EXERCISE OBJECTIVE: All lines from the one with "(165, 285) = (113, 428): red cap -> grey cap" through the last are to be given again exactly as they stand in the data below, and only those.

DATA:
--- START ---
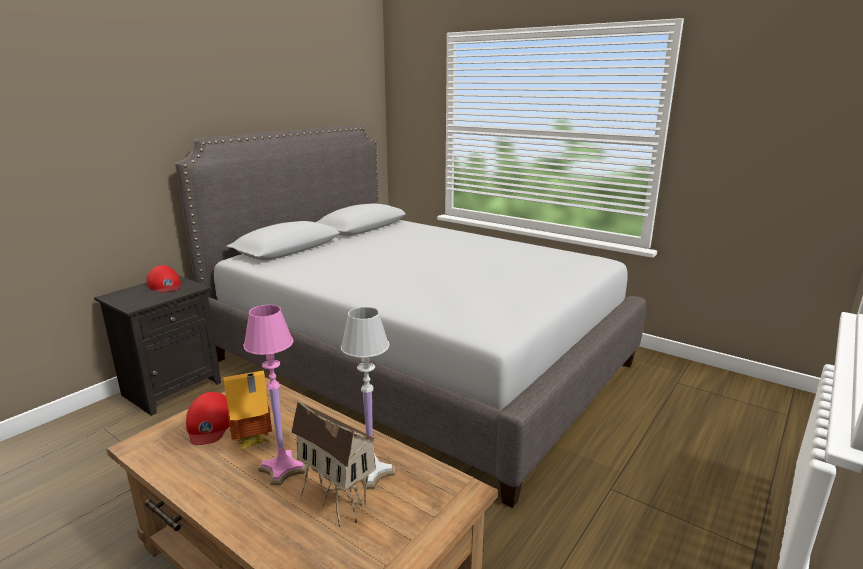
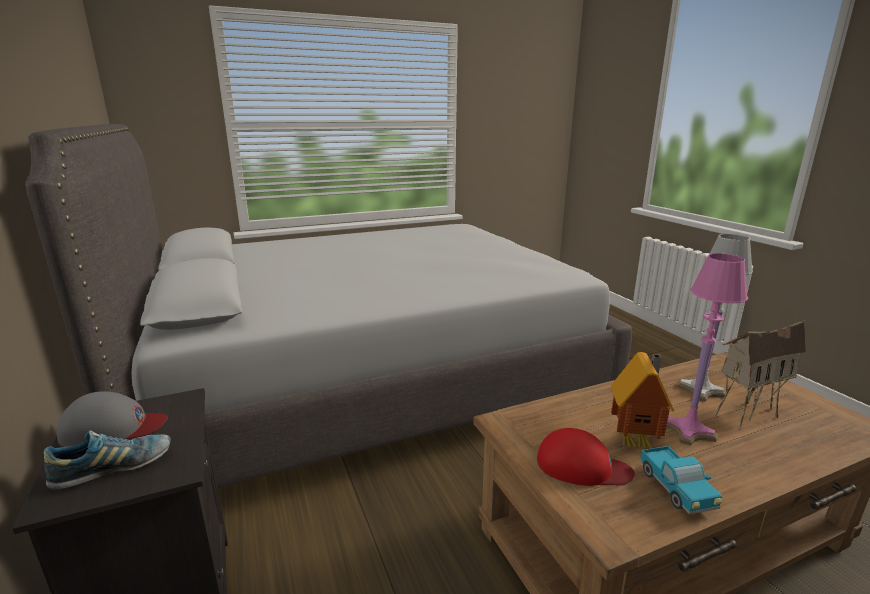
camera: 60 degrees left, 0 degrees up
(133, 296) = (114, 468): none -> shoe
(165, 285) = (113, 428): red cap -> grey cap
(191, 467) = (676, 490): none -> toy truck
--- END ---
REPLY:
(165, 285) = (113, 428): red cap -> grey cap
(191, 467) = (676, 490): none -> toy truck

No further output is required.